Her ne kadar Bakan Bayraktar, “yer seçiminin yanlış olduğunu sanmıyorum” dese de, dere yatağına ev yapılmayacağını hepimizden önce en iyi Bayraktar biliyor.
Yer seçimi yanlış, bentler o güçteki sele dayanıksız. Sonuç, ben bu satırları yazarken sekiz ölü, iki kayıp. Maddi kayıp cabası.
Dere yatağında kentsel dönüşüm. Bir hayalin ilk adımlarından biri “Türk Usulü” sonuçlanıyor. TOKİ’de ne kabahat var, Mert Deresi imiş, hangi Mert, dere buz gibi namert.
Pilotlarımız vardı
POSTALLARI bulundu, evet kaskını da bulduk. Füze galiba kokpiti vurdu, ama bizim pilotlarımız iyi eğitimli, kaskı, postalı bırakır, anında uçaktan atlar. Pilotlarımızın üstünde çipler var, nerede olduklarını bize haber verir. Ve buna benzer daha bir sürü haber ya da spekülasyon ya da ne ise.
Suriye uçağımızı düşürüyor, on beş gün önce. Derhal pilotlarımızı aramaya başlıyoruz. On beş günde pilotlarımızı unutuyoruz.
Pilotlarla ilgili tek bir haber görüyor musunuz? Onları arıyoruz, hala bulamadık, şöyle oldu, böyle oldu gibi, pilotlara dönük herhangi bir açıklamaya rastlıyor musunuz? Sadece Beşar Esad’a ve Suriye muhaliflerine ilişkin nutuklar.
Anladık, balık hafızalı bir milletiz, çabuk unutuyoruz ama, bu kadarı da fazla. Biz ki, o pilotlar nedeniyle Suriye ile savaşın eşiğine geliyoruz. Şimdi siyasal polemiğe devam, pilotları nasıl olsa arıyoruz işte, daha ne yapalım.
Dün acı haber gelinceye kadar...
Muhalifler kendilerine muhalif
SÖZÜM ona hepsi tek bir konuda anlaşıyor: Esad gitsin. Gitsin de, gidince ne olsun, o konuda aralarında anlaşma yok.

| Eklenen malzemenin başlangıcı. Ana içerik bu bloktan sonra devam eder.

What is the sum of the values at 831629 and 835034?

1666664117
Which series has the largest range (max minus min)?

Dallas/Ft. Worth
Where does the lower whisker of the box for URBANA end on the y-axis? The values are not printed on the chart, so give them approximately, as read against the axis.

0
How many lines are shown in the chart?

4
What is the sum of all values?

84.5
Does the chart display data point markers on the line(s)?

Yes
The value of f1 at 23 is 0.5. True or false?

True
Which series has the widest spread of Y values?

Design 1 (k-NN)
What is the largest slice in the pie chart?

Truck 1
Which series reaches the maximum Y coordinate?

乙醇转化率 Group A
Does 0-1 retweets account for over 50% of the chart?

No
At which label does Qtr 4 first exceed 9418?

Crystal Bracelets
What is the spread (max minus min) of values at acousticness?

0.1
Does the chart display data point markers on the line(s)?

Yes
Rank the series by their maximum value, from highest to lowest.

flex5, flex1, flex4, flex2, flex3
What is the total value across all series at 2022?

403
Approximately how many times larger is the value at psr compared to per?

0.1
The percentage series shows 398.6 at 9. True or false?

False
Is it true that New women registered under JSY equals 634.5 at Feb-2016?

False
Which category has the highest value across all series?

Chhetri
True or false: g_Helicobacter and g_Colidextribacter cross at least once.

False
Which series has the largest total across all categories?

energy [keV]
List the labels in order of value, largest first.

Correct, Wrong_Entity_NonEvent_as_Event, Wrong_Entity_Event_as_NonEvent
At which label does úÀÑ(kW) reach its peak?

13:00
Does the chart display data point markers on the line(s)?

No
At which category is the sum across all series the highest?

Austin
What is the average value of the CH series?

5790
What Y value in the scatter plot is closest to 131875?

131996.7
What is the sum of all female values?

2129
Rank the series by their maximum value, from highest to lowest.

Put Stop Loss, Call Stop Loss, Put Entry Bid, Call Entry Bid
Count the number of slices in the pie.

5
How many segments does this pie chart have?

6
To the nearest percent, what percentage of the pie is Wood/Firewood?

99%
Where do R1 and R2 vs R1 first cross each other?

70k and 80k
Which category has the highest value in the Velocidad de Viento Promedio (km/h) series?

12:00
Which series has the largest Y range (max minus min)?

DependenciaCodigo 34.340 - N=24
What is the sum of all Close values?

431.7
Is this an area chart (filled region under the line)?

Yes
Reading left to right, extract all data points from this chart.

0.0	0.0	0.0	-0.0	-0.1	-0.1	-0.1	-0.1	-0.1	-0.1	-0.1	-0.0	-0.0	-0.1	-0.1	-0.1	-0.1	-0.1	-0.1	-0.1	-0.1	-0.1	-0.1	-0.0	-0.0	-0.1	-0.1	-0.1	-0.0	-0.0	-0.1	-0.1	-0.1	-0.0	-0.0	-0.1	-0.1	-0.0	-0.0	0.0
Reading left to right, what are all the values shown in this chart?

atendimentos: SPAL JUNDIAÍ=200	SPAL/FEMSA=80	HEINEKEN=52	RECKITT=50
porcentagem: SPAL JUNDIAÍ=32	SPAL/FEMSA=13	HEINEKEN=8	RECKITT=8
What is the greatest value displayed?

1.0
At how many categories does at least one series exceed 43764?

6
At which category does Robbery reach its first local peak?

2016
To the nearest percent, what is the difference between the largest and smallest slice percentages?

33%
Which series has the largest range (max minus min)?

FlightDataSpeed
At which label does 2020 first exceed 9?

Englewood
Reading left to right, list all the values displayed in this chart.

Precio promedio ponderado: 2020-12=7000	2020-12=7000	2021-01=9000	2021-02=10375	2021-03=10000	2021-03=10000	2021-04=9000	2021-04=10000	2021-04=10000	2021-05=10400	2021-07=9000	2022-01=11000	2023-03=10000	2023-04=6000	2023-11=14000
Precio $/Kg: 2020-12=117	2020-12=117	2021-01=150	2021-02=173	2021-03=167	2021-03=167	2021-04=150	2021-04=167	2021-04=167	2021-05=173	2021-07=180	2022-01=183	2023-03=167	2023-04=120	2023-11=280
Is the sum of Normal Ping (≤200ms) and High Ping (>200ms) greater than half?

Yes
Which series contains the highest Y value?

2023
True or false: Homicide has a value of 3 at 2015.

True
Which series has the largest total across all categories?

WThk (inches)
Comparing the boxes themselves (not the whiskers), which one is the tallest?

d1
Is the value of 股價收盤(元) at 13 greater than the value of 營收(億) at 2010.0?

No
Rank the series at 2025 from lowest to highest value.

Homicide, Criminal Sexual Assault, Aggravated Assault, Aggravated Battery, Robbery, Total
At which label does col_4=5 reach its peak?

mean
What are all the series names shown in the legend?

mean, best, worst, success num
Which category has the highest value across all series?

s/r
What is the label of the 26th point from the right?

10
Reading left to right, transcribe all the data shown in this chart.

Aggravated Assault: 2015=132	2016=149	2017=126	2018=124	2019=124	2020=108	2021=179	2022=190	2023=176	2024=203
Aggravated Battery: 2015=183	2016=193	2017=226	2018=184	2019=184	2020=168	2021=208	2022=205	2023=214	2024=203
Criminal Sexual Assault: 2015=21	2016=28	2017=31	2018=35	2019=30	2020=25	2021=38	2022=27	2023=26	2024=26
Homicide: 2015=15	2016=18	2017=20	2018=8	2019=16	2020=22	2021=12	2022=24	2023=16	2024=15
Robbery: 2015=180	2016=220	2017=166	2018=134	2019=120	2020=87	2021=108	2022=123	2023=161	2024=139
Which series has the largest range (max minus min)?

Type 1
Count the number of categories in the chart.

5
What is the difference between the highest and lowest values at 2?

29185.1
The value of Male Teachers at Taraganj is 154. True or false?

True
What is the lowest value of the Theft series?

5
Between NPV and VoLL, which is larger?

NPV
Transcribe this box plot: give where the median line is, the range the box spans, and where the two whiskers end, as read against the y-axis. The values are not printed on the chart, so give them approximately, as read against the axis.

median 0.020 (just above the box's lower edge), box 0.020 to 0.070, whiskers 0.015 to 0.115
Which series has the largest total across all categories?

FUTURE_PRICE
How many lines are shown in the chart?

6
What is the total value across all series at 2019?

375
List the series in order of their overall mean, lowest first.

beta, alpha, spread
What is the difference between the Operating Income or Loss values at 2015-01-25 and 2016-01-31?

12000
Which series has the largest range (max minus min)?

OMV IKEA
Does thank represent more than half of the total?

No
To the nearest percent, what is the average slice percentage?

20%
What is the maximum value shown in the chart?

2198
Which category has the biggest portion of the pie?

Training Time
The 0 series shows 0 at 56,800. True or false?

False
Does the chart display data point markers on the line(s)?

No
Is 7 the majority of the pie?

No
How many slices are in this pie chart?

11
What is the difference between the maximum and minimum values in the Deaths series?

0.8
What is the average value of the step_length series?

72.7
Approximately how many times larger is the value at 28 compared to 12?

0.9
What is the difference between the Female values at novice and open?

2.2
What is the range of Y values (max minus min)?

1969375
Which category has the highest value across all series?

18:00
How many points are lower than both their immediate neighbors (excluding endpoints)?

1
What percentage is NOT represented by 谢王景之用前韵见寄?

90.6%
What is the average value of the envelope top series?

Suriyeli muhalifler, Esad’ın gitmesi için mücadele edenler gün geçmiyor ki, bir yerde toplanmasın. Son toplantı Kahire’de. Her muhalif toplantısında olduğu gibi, evvel Allah, bizim Dışişleri Bakanı Ahmet Davutoğlu da orada. Yine de doğru sözü o söylüyor: “Birleşmezseniz, başarı şansınız olmaz”.
Muhalifler öyle anlaşmazlığa düşüyor ki, bir ara boğaz boğaza kavgaya tutuşuyorlar. Toplantıyı önce Suriyeli Kürtler terk ediyor.
Ankara Esad’ın iktidar ömrüne en çok altı ay biçiyor. Muhalifler böyle olduğu sürece kim bilir daha kaç altı ay geçer.